-- EXERCISE MATERIALS follows --

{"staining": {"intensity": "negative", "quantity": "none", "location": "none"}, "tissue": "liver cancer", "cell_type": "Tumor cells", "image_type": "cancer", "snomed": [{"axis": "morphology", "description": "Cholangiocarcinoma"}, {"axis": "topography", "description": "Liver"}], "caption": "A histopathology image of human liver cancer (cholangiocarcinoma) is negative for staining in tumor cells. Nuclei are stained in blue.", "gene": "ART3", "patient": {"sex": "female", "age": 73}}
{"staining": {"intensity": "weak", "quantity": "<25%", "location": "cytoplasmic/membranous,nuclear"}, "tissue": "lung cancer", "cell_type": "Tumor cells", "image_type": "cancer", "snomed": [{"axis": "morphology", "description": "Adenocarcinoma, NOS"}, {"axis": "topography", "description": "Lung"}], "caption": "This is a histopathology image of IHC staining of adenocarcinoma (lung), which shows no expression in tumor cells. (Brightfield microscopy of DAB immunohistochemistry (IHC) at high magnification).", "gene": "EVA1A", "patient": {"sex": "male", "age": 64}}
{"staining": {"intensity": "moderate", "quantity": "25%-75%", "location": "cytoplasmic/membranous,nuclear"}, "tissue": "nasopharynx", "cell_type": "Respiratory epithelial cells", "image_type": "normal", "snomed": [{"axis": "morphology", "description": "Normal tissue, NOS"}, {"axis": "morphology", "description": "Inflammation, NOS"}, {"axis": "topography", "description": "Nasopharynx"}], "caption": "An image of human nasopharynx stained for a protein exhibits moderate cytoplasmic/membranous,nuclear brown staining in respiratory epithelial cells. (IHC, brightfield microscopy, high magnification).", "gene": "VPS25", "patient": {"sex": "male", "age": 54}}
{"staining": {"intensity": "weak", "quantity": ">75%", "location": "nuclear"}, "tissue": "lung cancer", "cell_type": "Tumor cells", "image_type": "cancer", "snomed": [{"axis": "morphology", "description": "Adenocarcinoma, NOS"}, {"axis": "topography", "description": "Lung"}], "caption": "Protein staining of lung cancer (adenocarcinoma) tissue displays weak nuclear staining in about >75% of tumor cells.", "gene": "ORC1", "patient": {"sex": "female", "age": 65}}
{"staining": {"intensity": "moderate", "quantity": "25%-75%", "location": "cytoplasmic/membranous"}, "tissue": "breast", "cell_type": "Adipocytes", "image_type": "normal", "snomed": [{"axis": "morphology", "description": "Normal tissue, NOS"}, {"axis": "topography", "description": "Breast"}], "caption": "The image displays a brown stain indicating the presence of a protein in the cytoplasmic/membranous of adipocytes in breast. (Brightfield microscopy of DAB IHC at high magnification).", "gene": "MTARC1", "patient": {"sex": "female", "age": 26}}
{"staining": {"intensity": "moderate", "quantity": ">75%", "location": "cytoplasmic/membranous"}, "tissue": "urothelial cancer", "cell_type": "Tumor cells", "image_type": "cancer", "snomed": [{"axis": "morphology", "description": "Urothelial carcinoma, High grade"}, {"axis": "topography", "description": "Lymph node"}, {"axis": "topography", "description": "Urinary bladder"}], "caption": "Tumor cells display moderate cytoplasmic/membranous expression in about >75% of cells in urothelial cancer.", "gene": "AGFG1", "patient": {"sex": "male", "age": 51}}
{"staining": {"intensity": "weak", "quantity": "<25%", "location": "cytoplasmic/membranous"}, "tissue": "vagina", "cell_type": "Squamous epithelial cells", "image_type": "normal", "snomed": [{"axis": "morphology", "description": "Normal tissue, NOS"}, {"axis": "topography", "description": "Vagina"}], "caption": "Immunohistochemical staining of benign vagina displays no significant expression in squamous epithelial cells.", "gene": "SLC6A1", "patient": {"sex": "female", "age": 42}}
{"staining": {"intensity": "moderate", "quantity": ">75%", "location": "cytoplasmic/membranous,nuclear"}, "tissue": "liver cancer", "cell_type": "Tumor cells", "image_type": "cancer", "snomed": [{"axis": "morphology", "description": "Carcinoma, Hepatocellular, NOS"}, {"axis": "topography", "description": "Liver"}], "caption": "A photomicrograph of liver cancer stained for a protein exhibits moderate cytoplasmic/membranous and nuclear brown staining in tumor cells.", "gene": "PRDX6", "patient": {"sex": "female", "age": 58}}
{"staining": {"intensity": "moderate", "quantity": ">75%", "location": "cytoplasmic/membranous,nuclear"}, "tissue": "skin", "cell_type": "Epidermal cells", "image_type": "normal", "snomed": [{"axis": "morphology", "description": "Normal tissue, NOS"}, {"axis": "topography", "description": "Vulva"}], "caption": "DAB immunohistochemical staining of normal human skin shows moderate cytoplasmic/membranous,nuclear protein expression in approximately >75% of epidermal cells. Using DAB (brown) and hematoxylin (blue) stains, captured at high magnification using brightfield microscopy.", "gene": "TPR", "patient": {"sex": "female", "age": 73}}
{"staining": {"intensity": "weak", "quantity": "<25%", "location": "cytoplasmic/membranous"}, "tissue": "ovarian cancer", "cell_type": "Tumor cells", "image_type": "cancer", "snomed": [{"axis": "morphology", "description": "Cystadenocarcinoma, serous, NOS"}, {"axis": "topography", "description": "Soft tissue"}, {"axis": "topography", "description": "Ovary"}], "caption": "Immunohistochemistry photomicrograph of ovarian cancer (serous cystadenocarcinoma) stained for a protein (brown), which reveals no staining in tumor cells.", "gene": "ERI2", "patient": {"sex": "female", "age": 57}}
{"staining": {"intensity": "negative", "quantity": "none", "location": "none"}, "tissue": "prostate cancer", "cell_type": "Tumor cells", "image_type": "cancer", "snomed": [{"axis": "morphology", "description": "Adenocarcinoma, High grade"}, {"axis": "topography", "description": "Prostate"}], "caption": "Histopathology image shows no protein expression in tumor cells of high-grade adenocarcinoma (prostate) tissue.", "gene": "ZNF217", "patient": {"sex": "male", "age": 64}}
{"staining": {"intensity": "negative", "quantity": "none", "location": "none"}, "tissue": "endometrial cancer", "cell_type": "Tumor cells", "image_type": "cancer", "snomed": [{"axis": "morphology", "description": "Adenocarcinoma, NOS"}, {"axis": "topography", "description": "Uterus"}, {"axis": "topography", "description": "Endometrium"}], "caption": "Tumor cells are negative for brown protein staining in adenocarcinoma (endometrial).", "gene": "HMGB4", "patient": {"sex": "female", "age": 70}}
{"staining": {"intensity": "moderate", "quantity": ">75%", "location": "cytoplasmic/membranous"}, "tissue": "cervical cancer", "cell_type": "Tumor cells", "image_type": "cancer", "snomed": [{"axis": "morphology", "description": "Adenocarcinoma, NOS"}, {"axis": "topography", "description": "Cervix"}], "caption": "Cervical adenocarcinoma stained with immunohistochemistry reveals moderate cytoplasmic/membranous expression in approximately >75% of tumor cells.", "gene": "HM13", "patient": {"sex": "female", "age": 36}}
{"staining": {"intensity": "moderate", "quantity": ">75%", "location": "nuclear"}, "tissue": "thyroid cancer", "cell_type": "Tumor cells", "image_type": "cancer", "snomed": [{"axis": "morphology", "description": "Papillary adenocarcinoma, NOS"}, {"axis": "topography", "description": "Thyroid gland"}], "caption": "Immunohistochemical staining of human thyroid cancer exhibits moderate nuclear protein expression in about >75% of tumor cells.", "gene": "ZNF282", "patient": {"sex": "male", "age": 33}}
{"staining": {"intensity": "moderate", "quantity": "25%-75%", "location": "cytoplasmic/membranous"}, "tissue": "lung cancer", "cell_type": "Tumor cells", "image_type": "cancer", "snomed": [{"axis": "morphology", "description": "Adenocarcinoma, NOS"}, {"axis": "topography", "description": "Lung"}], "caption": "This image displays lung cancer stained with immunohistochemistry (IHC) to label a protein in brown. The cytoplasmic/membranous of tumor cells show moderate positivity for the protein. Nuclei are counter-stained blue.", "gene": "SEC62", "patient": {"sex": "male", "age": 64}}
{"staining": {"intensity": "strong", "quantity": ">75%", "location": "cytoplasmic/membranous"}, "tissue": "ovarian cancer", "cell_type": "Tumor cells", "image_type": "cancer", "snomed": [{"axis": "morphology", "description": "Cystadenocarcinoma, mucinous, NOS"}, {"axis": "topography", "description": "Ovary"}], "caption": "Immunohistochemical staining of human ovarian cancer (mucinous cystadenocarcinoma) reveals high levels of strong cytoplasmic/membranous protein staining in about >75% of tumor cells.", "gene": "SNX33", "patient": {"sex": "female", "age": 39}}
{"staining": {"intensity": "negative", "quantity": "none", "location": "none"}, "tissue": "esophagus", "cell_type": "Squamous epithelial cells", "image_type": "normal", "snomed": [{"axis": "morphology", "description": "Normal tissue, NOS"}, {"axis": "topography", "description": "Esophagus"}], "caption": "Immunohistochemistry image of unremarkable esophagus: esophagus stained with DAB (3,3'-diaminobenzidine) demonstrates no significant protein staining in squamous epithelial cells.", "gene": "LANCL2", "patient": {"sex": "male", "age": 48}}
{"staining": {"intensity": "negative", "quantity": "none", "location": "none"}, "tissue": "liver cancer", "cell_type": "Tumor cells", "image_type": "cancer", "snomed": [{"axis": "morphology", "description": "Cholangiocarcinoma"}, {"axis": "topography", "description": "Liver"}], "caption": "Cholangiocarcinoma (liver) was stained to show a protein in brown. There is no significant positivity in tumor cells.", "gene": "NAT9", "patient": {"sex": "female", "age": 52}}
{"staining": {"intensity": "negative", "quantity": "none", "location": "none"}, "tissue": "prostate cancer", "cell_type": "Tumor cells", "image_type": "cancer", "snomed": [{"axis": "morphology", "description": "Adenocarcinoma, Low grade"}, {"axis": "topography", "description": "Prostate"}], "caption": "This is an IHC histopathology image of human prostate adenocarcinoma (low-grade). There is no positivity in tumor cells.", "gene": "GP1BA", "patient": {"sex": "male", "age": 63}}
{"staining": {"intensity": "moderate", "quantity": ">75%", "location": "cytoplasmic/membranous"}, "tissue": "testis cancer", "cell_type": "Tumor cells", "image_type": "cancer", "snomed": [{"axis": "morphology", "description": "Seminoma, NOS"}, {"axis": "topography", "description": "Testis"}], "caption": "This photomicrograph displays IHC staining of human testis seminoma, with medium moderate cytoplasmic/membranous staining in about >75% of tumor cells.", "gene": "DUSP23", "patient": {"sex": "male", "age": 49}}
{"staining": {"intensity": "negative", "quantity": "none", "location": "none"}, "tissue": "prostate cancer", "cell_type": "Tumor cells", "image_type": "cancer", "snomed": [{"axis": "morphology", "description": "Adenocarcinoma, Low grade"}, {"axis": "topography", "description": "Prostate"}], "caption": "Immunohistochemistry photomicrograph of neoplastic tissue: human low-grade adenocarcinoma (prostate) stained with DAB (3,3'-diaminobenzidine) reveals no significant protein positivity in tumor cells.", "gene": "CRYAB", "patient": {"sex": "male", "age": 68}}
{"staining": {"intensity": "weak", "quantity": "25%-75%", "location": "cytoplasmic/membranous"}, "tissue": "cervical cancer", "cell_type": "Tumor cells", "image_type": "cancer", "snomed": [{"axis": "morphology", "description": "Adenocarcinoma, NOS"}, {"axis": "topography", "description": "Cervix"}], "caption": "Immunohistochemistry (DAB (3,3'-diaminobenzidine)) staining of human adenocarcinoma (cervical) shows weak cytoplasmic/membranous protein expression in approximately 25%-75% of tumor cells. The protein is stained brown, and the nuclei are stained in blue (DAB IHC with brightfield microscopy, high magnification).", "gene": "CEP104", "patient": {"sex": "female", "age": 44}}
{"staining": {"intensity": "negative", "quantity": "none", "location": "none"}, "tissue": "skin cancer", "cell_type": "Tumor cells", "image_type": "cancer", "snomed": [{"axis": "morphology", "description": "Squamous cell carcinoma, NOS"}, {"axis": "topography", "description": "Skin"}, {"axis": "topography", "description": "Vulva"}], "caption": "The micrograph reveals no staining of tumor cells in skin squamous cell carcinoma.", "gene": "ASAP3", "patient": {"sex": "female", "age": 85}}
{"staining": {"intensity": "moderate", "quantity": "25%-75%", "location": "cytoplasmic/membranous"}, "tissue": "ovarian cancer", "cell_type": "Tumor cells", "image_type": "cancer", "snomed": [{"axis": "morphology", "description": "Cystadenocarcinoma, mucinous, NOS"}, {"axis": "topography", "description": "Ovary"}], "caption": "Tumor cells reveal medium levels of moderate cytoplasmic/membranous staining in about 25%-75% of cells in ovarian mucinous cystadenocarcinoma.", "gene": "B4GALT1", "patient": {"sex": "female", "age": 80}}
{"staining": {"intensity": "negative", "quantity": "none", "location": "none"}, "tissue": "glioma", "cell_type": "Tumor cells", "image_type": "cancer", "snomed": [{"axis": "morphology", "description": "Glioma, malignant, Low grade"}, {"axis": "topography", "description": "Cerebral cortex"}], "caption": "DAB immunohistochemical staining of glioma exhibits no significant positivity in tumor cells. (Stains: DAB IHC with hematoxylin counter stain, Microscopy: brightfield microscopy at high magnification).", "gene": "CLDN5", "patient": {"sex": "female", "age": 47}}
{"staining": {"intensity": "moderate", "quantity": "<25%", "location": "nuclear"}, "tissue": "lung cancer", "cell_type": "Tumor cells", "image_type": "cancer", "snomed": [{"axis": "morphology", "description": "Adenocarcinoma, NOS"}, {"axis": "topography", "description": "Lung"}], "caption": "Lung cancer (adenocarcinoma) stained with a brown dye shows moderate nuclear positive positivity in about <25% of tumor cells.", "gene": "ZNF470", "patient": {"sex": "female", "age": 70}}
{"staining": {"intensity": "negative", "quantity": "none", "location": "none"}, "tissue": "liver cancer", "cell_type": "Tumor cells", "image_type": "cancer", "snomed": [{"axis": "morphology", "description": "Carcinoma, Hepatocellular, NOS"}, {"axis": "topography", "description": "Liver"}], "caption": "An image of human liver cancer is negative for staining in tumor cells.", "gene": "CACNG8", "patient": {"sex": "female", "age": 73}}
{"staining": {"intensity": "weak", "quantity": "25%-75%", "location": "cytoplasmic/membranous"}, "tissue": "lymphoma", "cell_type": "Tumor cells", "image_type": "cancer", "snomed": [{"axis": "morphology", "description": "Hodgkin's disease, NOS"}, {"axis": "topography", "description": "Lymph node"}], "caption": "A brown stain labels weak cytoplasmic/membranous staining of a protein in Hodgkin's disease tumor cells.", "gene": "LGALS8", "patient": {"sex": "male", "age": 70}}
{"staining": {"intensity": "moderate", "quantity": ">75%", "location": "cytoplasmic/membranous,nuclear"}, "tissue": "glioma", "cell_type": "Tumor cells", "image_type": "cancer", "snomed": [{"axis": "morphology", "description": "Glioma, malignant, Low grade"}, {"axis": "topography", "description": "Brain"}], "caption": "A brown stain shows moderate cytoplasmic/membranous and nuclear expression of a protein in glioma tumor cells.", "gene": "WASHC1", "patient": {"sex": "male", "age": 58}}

-- EXERCISE MATERIALS concluded --

WORK ORDER: Look over the material above and report each line holding "Glioma".

RESPONSE BELOW:
{"staining": {"intensity": "negative", "quantity": "none", "location": "none"}, "tissue": "glioma", "cell_type": "Tumor cells", "image_type": "cancer", "snomed": [{"axis": "morphology", "description": "Glioma, malignant, Low grade"}, {"axis": "topography", "description": "Cerebral cortex"}], "caption": "DAB immunohistochemical staining of glioma exhibits no significant positivity in tumor cells. (Stains: DAB IHC with hematoxylin counter stain, Microscopy: brightfield microscopy at high magnification).", "gene": "CLDN5", "patient": {"sex": "female", "age": 47}}
{"staining": {"intensity": "moderate", "quantity": ">75%", "location": "cytoplasmic/membranous,nuclear"}, "tissue": "glioma", "cell_type": "Tumor cells", "image_type": "cancer", "snomed": [{"axis": "morphology", "description": "Glioma, malignant, Low grade"}, {"axis": "topography", "description": "Brain"}], "caption": "A brown stain shows moderate cytoplasmic/membranous and nuclear expression of a protein in glioma tumor cells.", "gene": "WASHC1", "patient": {"sex": "male", "age": 58}}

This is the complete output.